Again a very active cycle with more than 1500 changes from 97 unique contributors. I'm once again very happy to see so many "new" people next to the "oldtimers".

See the changelog for full details. Thanks to Julien Olivain for pointing us to the announcement.

Comments (none posted)

digiKam 9.0.0 released

Version 9.0.0 of the digiKam photo-management system has been released. "This major version introduces groundbreaking improvements in performance, usability, and workflow efficiency, with a strong focus on modernizing the user interface, enhancing metadata management, and expanding support for new camera models and file formats." Some of the changes include a new survey tool, more advanced search and sorting options, as well as bulk editing of geolocation coordinates.

Comments (none posted)

Rust 1.94.0 released

Version 1.94.0 of the Rust language has been released. Changes include array windows (an iterator for slices), some Cargo enhancements, and a number of newly stabilized APIs.

Comments (1 posted)

Development quote of the week

For whatever my opinion's worth, I think that at least part of our collective thinking about this question needs to be grounded in the fact that this one developer has been working on this codebase almost entirely alone, without support or funding, for at least twelve years.

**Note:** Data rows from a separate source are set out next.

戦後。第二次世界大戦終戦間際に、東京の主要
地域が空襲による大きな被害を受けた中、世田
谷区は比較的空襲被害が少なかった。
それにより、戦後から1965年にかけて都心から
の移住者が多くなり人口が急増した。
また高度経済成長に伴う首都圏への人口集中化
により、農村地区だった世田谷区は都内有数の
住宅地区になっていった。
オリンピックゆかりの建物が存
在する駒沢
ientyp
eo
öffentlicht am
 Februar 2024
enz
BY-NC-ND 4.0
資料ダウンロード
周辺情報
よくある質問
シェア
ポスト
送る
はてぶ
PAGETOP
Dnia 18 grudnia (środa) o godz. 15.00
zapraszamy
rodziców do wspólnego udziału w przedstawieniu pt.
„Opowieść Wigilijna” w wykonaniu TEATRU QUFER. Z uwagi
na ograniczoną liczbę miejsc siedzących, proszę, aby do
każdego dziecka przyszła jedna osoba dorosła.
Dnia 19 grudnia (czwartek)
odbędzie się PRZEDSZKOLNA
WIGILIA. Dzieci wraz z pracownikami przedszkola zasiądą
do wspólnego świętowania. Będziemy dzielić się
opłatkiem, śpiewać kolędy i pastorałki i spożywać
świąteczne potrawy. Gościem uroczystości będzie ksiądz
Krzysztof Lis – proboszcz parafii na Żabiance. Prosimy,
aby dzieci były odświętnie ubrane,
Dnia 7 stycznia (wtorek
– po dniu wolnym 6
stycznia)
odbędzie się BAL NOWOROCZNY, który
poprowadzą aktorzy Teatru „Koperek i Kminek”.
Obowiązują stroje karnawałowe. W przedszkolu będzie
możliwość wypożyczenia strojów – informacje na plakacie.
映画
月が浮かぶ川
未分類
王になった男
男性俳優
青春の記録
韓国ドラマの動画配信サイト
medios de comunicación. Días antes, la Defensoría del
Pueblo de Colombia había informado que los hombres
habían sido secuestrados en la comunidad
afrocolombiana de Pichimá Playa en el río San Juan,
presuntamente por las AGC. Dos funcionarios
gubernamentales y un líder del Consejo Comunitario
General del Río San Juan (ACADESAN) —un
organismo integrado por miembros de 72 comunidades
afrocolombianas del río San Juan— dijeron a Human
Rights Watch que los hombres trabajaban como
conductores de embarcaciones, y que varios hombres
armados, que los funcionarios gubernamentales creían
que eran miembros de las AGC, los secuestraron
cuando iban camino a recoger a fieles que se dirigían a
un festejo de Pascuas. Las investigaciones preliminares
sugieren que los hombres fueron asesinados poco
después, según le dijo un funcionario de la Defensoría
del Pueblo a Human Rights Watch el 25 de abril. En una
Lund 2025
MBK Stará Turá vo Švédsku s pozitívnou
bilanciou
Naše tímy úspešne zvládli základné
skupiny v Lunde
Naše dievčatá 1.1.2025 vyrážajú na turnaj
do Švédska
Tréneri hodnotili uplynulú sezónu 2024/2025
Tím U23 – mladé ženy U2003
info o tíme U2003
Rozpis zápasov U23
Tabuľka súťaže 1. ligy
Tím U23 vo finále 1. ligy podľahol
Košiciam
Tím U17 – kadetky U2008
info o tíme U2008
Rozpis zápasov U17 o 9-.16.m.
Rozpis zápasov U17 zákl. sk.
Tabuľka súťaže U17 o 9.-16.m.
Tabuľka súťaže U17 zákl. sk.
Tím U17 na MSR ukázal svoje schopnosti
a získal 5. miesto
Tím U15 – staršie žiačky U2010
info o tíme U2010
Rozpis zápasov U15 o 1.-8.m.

And I have to ask you, I am begging you, to think about where we've heard a story like that recently, and maybe about how close we came to the brink.

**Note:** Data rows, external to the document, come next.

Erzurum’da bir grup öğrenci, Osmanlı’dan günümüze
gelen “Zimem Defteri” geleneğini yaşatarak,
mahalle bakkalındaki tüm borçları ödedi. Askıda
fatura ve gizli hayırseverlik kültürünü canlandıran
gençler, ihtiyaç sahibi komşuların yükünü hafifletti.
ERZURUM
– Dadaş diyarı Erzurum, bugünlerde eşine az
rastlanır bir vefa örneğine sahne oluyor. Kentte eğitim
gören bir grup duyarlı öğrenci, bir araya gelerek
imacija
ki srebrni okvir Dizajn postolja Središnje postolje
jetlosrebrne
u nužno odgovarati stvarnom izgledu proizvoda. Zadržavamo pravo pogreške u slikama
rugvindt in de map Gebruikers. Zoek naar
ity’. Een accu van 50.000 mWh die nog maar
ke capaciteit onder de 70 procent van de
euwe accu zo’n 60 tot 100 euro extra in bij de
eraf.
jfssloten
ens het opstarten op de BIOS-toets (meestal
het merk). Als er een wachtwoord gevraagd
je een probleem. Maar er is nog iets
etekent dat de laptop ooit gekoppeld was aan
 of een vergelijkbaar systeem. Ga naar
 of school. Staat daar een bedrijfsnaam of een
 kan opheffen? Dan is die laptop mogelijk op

As gross as I think Claude is, as dubious as I think this relicensing exercise is, I also think that if the end state of open source projects is that devs are left to work alone for years on the keystone projects of this jenga tower we're calling modern infrastructure, and then we collectively jump all over them when they turn to the kind of help that, however reprehensible it might be, actually shows up to help, then this entire FOSS project is just a popularity contest where the losers join a slow, lonely suicide pact.

We have to find a better way to do this.

Mike Hoye on the relicensing of chardet.